#### ENTRIES:
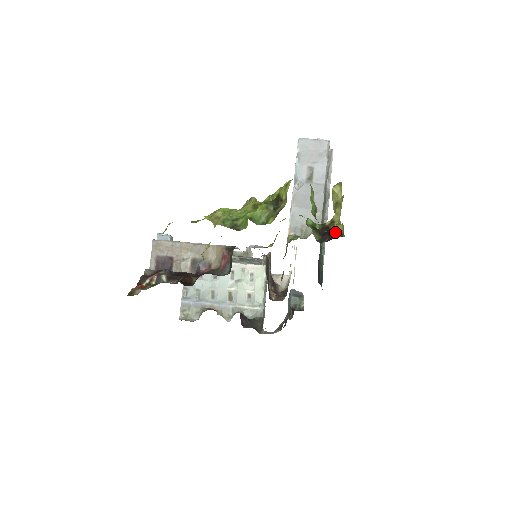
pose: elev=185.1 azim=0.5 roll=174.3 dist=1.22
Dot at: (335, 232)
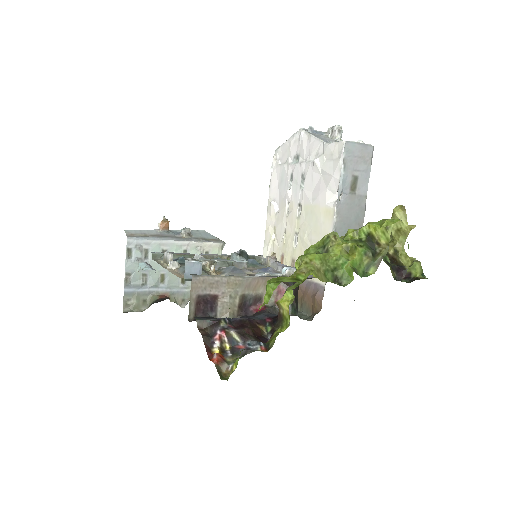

--

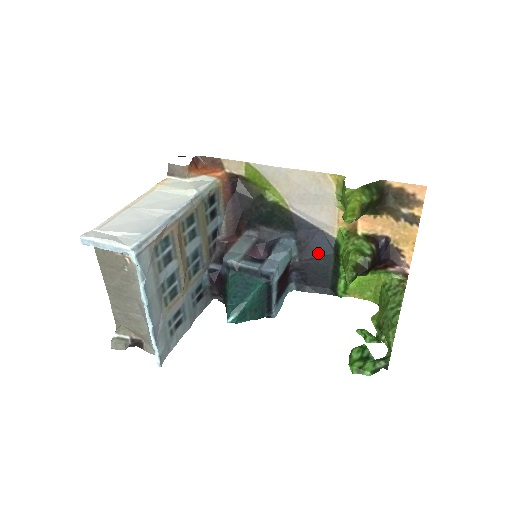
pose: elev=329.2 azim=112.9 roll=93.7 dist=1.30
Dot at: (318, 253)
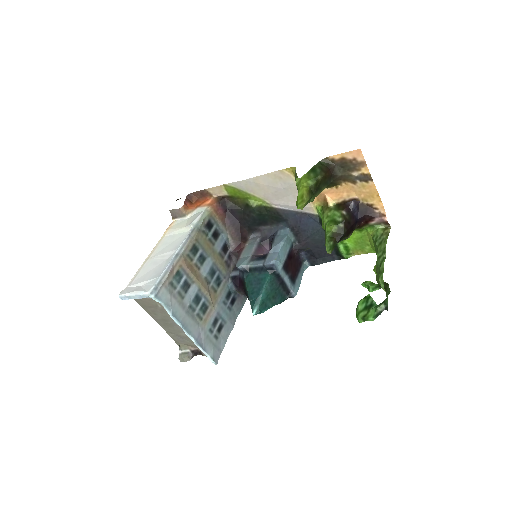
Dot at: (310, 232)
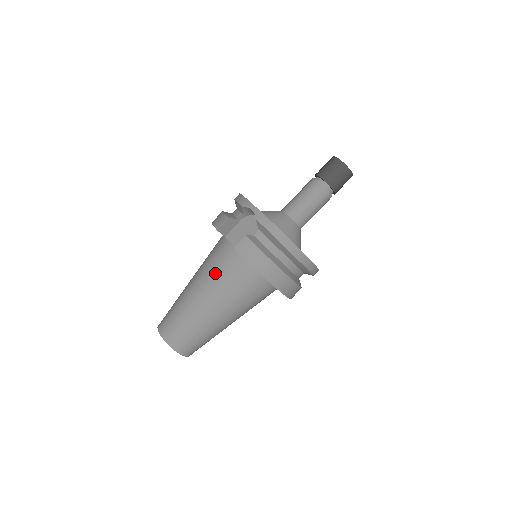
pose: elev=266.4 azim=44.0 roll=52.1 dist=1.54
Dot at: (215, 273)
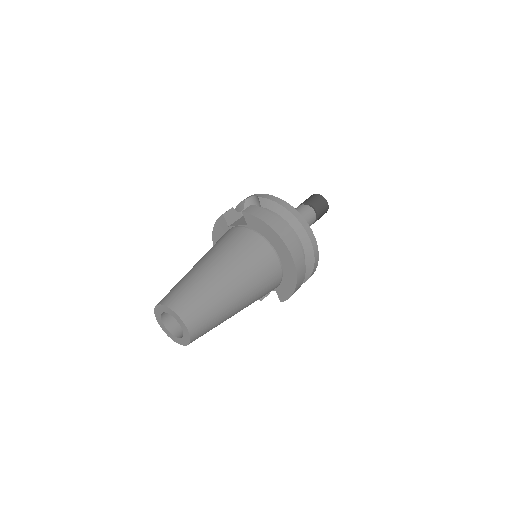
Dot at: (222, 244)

#### YOUR TASK:
Rewrite everything in the material from the line containing "pose: elev=185.1 azim=0.5" down to the line containing "Dot at: (335, 232)", changing "Dot" to "Marker" and leaving all else as it stands.

#### THE ANSWER:
pose: elev=185.1 azim=0.5 roll=174.3 dist=1.22
Marker at: (335, 232)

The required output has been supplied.